While the ruling parties are able to make full use of the television to spread their propaganda, opposition parties are denied access to them, not only during elections but all the year round. Daily newspapers are controlled or owned by parties in government or their nominees. Throughout the year, and more so during election time, they are manipulated to boost government parties and discredit those in the opposition. In some instances, the printed and electronics media would not give space for opposition manifestoes to be published, even as paid advertisements. At the same time, a number of publications (including dailies) have had their permits withdrawn or banned, the moment they appear to assert their freedom and begin to be critical of government.

Over and above all these, there are also several laws and regulations that are undemocratic and constitute violations of basic human rights. In Indonesia and the Philippines, there are so-called anti-subversive laws that can carry maximum death penalty, while in Malaysia and Singapore there is the draconian Internal Security Act, which allows for detention without trial. Besides, there are also various other repressive laws, such as the Printing Presses and Publications Act (PPPA). The ISA empowers the Minister for Home Affairs to detain a person without trial for indefinite periods, renewable every two years, and does not allow for habeas corpus. As for the PPPA, among other things, it provides for all publications to obtain permits from the Home Ministry annually, and that the permit may not be renewed or revoked at any time if conditions stipulated are breached. Quite often the ISA and the PPPA have been abused to curb the lawful political opposition.

In Malaysia and Singapore, for example, there are numerous other laws, which seem to cover every sector and every group, such as workers and students. Many of these laws are legacies of the colonial past, although they have been amended or consolidated after independence, but a few have been recently introduced. For instance, there is the Police Act, which prohibits assembly without permit; the Official Secrets Act, which provides for mandatory jail for publishing any document classified as secret; the Societies Act, which controls and regulates societies and organisations (both political and non-political); the University and University Colleges Act, which restricts activities and movements of students and staff at institutions of higher learning; and the Trade Unions Ordinance and Industrial Relations Act, which regulate and restrict movements and actions of workers (to form unions or to take industrial actions).

Other than repressive laws, internal weakness of unions and opportunism among many of the labour leaders, there is another factor that cripples the workers' movement. This is the presence of migrant workers. In Malaysia alone, there are estimated to be more than two million such workers, mostly from Indonesia, Bangladesh and the Philippines. A large number of them have been legally registered, but a significant portion still remains illegal. Although local workers, especially those in plantations and some in manufacturing sectors continue to be exploited with low pay, poor living conditions and insecurity of employment, the plight of many migrant workers, especially those in isolated areas, are even worse. It is well-known that the illegal workers can and have been used by the employers in plantation and construction sectors to depress wages of local workers, or even to displace them, and to undermine the labour unions. At the same time, legal migrant workers are neither well protected nor accorded the right to organise or be absorbed into local trade unions.

Set task 1: In the records, change "scientific name" to "species" starting with the line with "family: Rosaceae" and going on through the line with "genus: Aneilema", and give back only those lines, otherwise unchanged.
The records that follow come from a different source than the passage above.

Given information:
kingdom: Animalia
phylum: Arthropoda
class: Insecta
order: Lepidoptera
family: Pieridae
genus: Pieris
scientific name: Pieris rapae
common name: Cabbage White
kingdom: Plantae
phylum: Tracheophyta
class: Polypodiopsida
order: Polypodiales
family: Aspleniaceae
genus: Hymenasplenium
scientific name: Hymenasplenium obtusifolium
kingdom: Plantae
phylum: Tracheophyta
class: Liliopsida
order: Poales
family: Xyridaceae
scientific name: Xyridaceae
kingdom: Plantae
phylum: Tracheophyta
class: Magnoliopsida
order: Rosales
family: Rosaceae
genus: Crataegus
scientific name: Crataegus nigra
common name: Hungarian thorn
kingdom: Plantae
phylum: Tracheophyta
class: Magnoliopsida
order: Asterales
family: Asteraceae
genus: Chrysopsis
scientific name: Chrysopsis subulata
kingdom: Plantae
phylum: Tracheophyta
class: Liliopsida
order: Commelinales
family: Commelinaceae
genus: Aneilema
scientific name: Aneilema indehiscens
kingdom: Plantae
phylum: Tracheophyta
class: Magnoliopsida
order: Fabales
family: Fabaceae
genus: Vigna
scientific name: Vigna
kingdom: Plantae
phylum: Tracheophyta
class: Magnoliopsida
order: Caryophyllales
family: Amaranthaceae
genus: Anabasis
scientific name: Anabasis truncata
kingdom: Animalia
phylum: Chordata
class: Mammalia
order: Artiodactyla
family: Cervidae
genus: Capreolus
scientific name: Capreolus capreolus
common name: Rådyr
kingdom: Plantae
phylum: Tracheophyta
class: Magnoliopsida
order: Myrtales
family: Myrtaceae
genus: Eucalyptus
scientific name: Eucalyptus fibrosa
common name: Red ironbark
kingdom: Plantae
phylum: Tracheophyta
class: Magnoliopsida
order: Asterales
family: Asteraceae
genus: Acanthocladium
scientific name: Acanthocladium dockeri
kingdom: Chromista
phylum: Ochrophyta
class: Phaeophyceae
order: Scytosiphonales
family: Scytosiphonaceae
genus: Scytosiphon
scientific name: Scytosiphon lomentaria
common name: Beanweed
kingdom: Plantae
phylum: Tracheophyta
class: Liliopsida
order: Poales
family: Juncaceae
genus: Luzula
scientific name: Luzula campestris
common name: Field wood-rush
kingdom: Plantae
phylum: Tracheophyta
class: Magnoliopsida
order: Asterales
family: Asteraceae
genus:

Set task 2: According to the passage, which law prohibits assembly without a permit?

Exercise solution 1:
family: Rosaceae
genus: Crataegus
species: Crataegus nigra
common name: Hungarian thorn
kingdom: Plantae
phylum: Tracheophyta
class: Magnoliopsida
order: Asterales
family: Asteraceae
genus: Chrysopsis
species: Chrysopsis subulata
kingdom: Plantae
phylum: Tracheophyta
class: Liliopsida
order: Commelinales
family: Commelinaceae
genus: Aneilema

Exercise solution 2: The Police Act.